Das Alltagsleben neben Schule, Kita oder Ausbildung unterscheide sich kaum von dem einer Familie. Gemeinsames Kochen und Essen, Ausflüge ins Kino oder in die Badewelt nach Wittenberge. In den Ferien geht es auf große Fahrt. „Im Sommer waren wir in Dänemark und Polen, sind Kanu gefahren, haben geangelt. In den Herbstferien geht wieder nach Polen“, sagt Müller.

Im nächsten Jahr wird sich das Angebot im Kinder- und Jugenddorf noch verbessern. Das alte Hauptgebäude aus den 50er Jahren wird derzeit komplett umgebaut. Künftig gibt es dort Einzelzimmer, alles wird hell und freundlich sein. Die Bauskizzen zeigen Therapieräume und Terrassen.

Direkt davor steht bereits ein Holzzaun für eine Pferdekoppel. „Wir bieten dann eine Reit- und Tiertherapie an“, sagt Marina Hasstedt. Eine Mitarbeiterin sei speziell dafür ausgebildet. „Über die Tiere sollen die Kinder lernen, Vertrauen aufzubauen, sie sollen lernen, wieder ihren Mitmenschen vertrauen zu dürfen.“ Die Erfahrung zeige, dass die Kinder durch die Kontakte zu den Tieren entspannter und ausgeglichener sind.

Das Dorf im Wald bietet Platz für maximal 31 Kinder, darin eingeschlossen sind zwei Wohngruppen für Ältere in Wittenberge.
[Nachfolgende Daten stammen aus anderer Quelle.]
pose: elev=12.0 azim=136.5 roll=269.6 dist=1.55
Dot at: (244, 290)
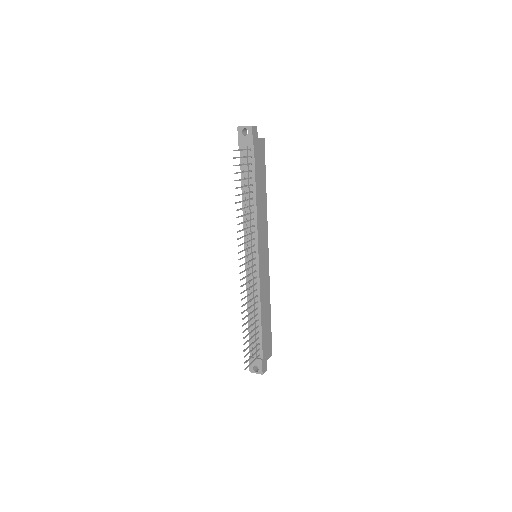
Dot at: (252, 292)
Vor wenigen Tagen hat Sigrön zwei afghanische Kinder aufgenommen, die ohne Eltern geflüchtet waren. Die Betreuung endet in der Regel mit dem 18. Lebensjahr, kann in Ausnahmefällen bis zum 21. Lebensjahr verlängert werden. Kontakt zu den Eltern ist meist erwünscht und wird gefördert, unter anderem gibt es bei Besuchen Schlafmöglichkeiten für die Eltern.